Notable, there is a significant difference between the number of smokers and non smokers without depressive disorders.
Research quesion 2:
Select veterens, depression, and sleep time variables
vet_dep_slp <- brfss2013 %>%
filter(!is.na(sleptim1), veteran3 == "Yes", !is.na(addepev2), sleptim1 < 12) %>%
select(veteran3, addepev2, sleptim1)
head(vet_dep_slp)## veteran3 addepev2 sleptim1
## 1 Yes Yes 3
## 2 Yes Yes 5
## 3 Yes No 8
## 4 Yes No 5
## 5 Yes No 8
## 6 Yes No 6
Summary
vet_summary <- vet_dep_slp %>% group_by(addepev2) %>% summarise(count = n(), mean = mean(sleptim1), median = median(sleptim1))
vet_summary## # A tibble: 2 x 4
## addepev2 count mean median
## <fct> <int> <dbl> <dbl>
## 1 Yes 9542 6.61 7
## 2 No 50019 7.11 7
Visualization
This bar plot shows the difference of veterans with and without depression.

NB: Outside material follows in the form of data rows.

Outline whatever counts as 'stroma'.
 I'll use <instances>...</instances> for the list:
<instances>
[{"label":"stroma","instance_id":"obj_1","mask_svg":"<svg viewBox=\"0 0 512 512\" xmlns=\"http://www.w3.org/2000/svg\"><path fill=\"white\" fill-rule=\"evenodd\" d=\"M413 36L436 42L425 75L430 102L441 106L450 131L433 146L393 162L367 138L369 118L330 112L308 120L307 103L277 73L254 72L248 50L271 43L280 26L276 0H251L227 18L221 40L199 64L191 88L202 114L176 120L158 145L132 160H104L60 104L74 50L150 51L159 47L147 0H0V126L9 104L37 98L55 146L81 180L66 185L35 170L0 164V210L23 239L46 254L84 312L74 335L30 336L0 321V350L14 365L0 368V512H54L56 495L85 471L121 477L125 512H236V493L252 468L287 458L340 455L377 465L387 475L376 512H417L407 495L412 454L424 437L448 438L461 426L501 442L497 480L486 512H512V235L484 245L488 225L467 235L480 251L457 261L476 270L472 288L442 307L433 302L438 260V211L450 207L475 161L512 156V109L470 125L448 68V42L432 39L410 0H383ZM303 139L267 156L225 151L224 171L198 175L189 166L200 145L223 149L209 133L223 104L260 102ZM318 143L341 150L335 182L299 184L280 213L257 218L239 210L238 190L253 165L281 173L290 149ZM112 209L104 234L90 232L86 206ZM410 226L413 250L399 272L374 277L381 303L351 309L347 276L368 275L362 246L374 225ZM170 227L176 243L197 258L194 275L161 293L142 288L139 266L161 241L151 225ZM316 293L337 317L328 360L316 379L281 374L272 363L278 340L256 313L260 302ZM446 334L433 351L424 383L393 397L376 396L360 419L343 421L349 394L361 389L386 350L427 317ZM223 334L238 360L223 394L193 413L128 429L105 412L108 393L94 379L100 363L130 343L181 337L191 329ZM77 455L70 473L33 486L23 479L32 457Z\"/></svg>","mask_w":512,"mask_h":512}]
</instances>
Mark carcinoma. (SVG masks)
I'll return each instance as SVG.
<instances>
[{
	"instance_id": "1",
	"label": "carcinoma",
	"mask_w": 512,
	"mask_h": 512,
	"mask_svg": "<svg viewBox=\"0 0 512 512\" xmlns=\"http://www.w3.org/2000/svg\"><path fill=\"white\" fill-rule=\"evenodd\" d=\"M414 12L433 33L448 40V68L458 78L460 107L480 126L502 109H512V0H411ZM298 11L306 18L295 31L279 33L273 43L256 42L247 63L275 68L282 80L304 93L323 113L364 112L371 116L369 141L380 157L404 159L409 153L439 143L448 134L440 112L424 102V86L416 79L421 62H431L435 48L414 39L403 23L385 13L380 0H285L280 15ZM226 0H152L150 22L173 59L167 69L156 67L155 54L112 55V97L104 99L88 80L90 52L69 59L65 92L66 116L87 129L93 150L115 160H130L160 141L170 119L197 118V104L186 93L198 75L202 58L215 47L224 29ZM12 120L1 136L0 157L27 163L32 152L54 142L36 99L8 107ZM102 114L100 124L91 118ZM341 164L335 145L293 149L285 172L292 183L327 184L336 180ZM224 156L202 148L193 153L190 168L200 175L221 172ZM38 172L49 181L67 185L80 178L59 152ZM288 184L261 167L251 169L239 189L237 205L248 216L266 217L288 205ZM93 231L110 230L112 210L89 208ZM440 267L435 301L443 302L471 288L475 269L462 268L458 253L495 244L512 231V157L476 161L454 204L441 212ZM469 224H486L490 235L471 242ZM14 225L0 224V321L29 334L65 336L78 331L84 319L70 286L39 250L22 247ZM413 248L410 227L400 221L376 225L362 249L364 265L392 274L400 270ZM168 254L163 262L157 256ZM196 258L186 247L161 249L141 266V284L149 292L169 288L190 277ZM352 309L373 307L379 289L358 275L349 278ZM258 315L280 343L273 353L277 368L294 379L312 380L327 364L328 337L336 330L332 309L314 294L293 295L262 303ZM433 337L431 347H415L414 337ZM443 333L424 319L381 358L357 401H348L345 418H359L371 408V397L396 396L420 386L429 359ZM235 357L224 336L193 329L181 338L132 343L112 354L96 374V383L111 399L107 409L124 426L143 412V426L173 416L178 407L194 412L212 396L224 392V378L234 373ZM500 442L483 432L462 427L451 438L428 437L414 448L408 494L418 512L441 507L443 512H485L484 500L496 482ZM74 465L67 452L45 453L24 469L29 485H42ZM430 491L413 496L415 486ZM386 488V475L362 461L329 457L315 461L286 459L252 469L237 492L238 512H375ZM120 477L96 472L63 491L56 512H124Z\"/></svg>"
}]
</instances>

The mean sleeping times of veterans with depression is 6.6, which is less than the recommended amount but still above the appropriate number of hours of sleep. It is less than the mean sleeping time of veterans without depression.
Research quesion 3:
Only selecting smokers to see their rate of cancer.
smoke_cancer <- brfss2013 %>%
filter(!is.na(chcocncr), smoke100 == "Yes") %>%
select(chcocncr, smoke100)
head(smoke_cancer)## chcocncr smoke100
## 1 No Yes
## 2 No Yes
## 3 Yes Yes
## 4 No Yes
## 5 No Yes
## 6 No Yes
Summary
## # A tibble: 2 x 2
## chcocncr count
## <fct> <int>
## 1 Yes 24586
## 2 No 190007
Visualization
The plot above shows that the number of smokers with cancer are far less than the number of smokers without cancer, which is a bit surprising. This graph may be misleading, since the data only records all types of cancer. If there was data for specifically lung cancer, the difference may not be very large.